Inflammation that is associated to immune reaction by action of mediators is a component of allergic reaction of delayed-type. Nevertheless inflammation is at the same time a factor of damage of function of the organs. Allergic reactions of delayed type make the base of development of infectious-allergic diseases (tuberculosis, lepra, brucellosis, syphilis), rejection of transplant, and autoallergic diseases (disturbance of nervous system, endocrine glands etc.).

Mechanisms of allergy development

PSEUDOALLERGIC REACTIONS

Pseudoallergy is a pathological process, which is clinically similar to allergy but doesn’t have an immune stage of its development. Pseudoallergy differs from a simple one by the absence of first (immune) stage. The rest two stages – releasing of mediators (pathochemical) and pathophysiological (stage of clinical manifestations) are the same both in pseudoallergy and a real one. To pseudoallergic reactions refer only processes in the development of which the leading role play mediators, which are formed also in pathochemical stage of true allergic reactions.
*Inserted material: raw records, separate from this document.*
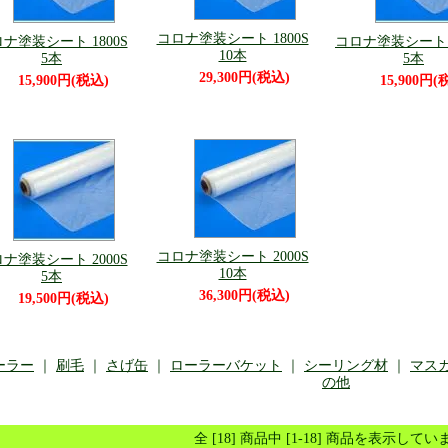
コロナ塗装シート 1800S
ナ塗装シート 1800S
コロナ塗装シート 1
10本
5本
5本
29,300円(税込)
15,900円(税込)
15,900円(
コロナ塗装シート 2000S
ナ塗装シート 2000S
10本
5本
36,300円(税込)
19,500円(税込)
ーラー
｜
刷毛
｜
さげ缶
｜
ローラーバケット
｜
シーリング材
｜
マス
の他
全 [18] 商品中 [1-18] 商品を表示して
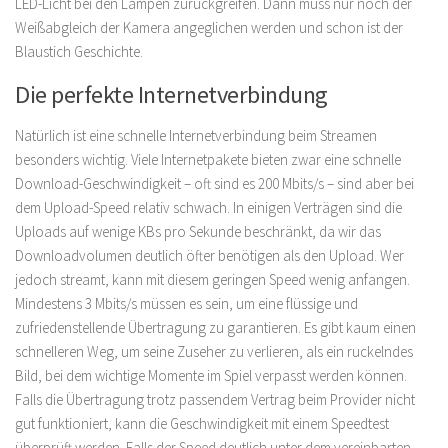
LED-Licht bei den Lampen zurückgreifen. Dann muss nur noch der
Weißabgleich der Kamera angeglichen werden und schon ist der
Blaustich Geschichte.
Die perfekte Internetverbindung
Natürlich ist eine schnelle Internetverbindung beim Streamen
besonders wichtig. Viele Internetpakete bieten zwar eine schnelle
Download-Geschwindigkeit – oft sind es 200 Mbits/s – sind aber bei
dem Upload-Speed relativ schwach. In einigen Verträgen sind die
Uploads auf wenige KBs pro Sekunde beschränkt, da wir das
Downloadvolumen deutlich öfter benötigen als den Upload. Wer
jedoch streamt, kann mit diesem geringen Speed wenig anfangen.
Mindestens 3 Mbits/s müssen es sein, um eine flüssige und
zufriedenstellende Übertragung zu garantieren. Es gibt kaum einen
schnelleren Weg, um seine Zuseher zu verlieren, als ein ruckelndes
Bild, bei dem wichtige Momente im Spiel verpasst werden können.
Falls die Übertragung trotz passendem Vertrag beim Provider nicht
gut funktioniert, kann die Geschwindigkeit mit einem Speedtest
überprüft werden. Falls der Speed deutlich unter dem vereinbarten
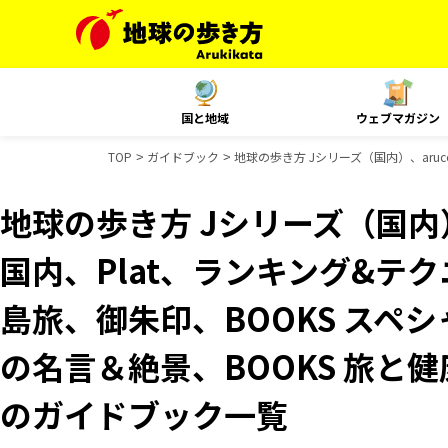
国と地域
ウェブマガジン
TOP
ガイドブック
地球の歩き方 Jシリーズ（国内）、aruco
地球の歩き方 Jシリーズ（国内）、
国内、Plat、ランキング&テクニッ
島旅、御朱印、BOOKS スペシ
の名言＆絶景、BOOKS 旅と健康
のガイドブック一覧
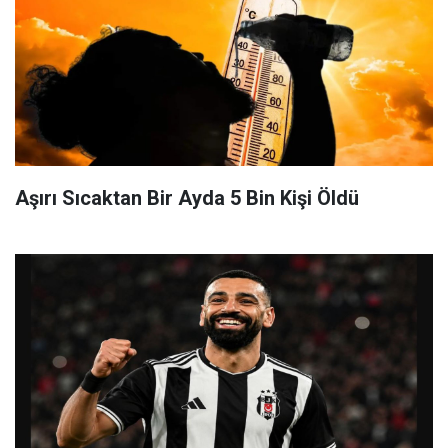
Aşırı Sıcaktan Bir Ayda 5 Bin Kişi Öldü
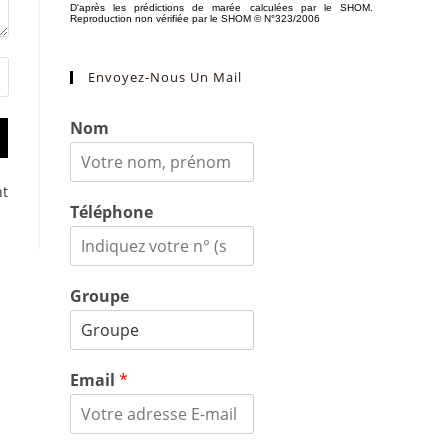
Envoyez-Nous Un Mail
Nom
nt
Téléphone
Groupe
Email
*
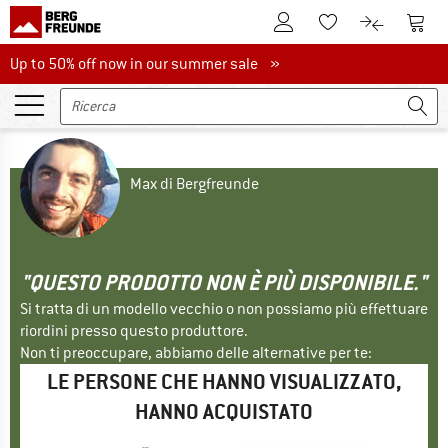
Al conto cliente
Al Ca
Alla lista promemo
Al confront
Up to 50% off now in our summer sale
Up to 50% off now in our summer sale »
Max di Bergfreunde
"QUESTO PRODOTTO NON È PIÙ DISPONIBILE."
Si tratta di un modello vecchio o non possiamo più effettuare
riordini presso questo produttore.
Non ti preoccupare, abbiamo delle alternative per te:
LE PERSONE CHE HANNO VISUALIZZATO,
HANNO ACQUISTATO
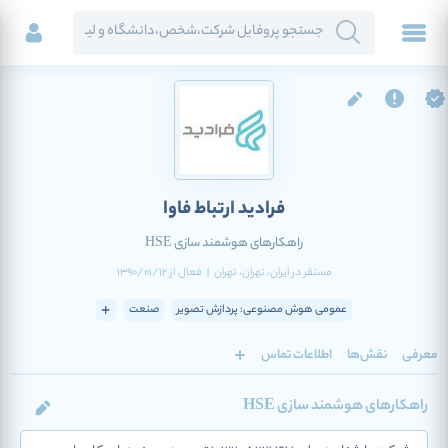
فرادید ارتباط فاوا
راهکارهای هوشمند سازی HSE
مستقر در
ایران
، تهران
، تهران
|
فعال
از
1390/01/12
عمومی هوش مصنوعی: پردازش تصویر
صنعت
معرفی
نقش‌ها
اطلاعات تماس
راهکارهای هوشمند سازی HSE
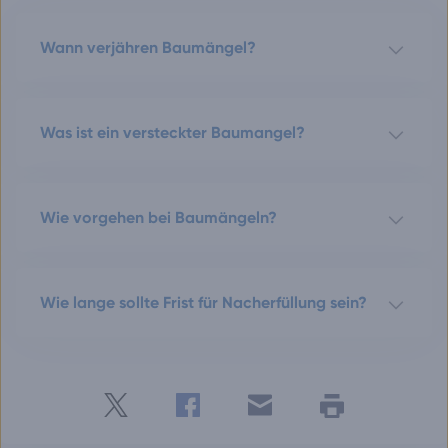
Wann verjähren Baumängel?
Was ist ein versteckter Baumangel?
Wie vorgehen bei Baumängeln?
Wie lange sollte Frist für Nacherfüllung sein?
Twitter
Facebook
E-
Seite
drucken
mail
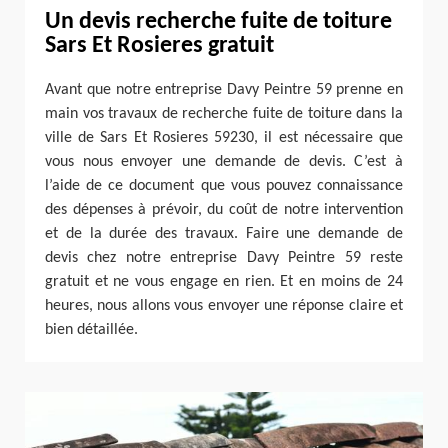
Un devis recherche fuite de toiture
Sars Et Rosieres gratuit
Avant que notre entreprise Davy Peintre 59 prenne en
main vos travaux de recherche fuite de toiture dans la
ville de Sars Et Rosieres 59230, il est nécessaire que
vous nous envoyer une demande de devis. C’est à
l’aide de ce document que vous pouvez connaissance
des dépenses à prévoir, du coût de notre intervention
et de la durée des travaux. Faire une demande de
devis chez notre entreprise Davy Peintre 59 reste
gratuit et ne vous engage en rien. Et en moins de 24
heures, nous allons vous envoyer une réponse claire et
bien détaillée.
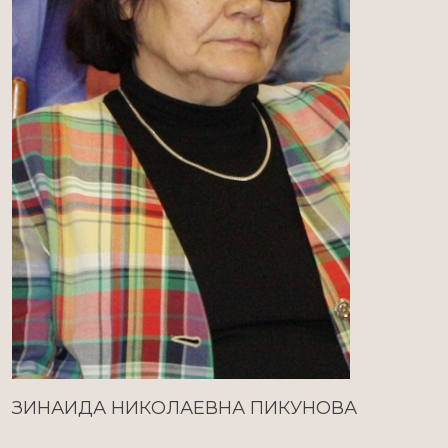
ЗИНАИДА НИКОЛАЕВНА ПИКУНОВА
The reason of pseudoallergy is any substance that acts directly on effector cells (fat cells, basophiles etc.) or biological fluids and cause releasing of mediators from the cells or production of them in the fluids. Practically most of the allergens can lead to development of both allergic and pseudoallergic reactions. This depends oature of the substance, its phase, frequency of introduction into the organism and reactivity of the organism. Pseudoallergic reactions usually occur in officinal and food intolerance. Many remedies more usually lead to development of pseudoallergy than true allergy.

Clinical picture of pseudoallergic diseases is close to one of allergic diseases. Development of such pathological processes as increasing of permeability of vessels, edema, inflammation , spasm of smooth muscles, destroying of blood cells lay in the base of this clinical picture. These processes may be local, organic and systemic. They are presented by rhinitis, nettle-rash, Kvinke’s edema, periodical headaches, disturbance of gastro-intestinal tract, bronchial asthma, vaccine disease, anaphylactic shock and also damaging of certain organs.

PREVENTING OF ALLERGY. HYPOSENSITIZATION

Prophylaxis of an allergic disease depends on its character and group of the allergens. It consists of measures of preventing of penetration of given allergen into the organism and preventing of the influence of different irritating factors on the organism. If sensitization has already occurred and allergic diseases has already started, the following measures are appropriate.

Skin reaction onto allergen

1. Suppression of antibodies and sensitized lymphocytes production with the help of immune depressants, ionizing radiation, cytostatics, specific lymphocyte vaccines and monoclonal antibodies.

2. Specific desensitization by Bezredka. (film 5) Desensitization is provided by little doses of the antigen, which do not cause severe reactions. The doses are introduced repeatedly after certain intervals of time, during which produced mediators get inactivated in the organism. The main dose of the antigen is introduced after antibodies binding. This method is effective in introduction of foreign medical vaccines.

3. Inactivation of biological active substances. For this purpose antihistamine preparations, inhibitors of proteolytic enzymes etc. are introduced.

4. Protection of the cells from the influence of biological active substance and also normalizing of functional disorders in organs and systems (narcotic, spasmolytic substances, receptor blockers etc.).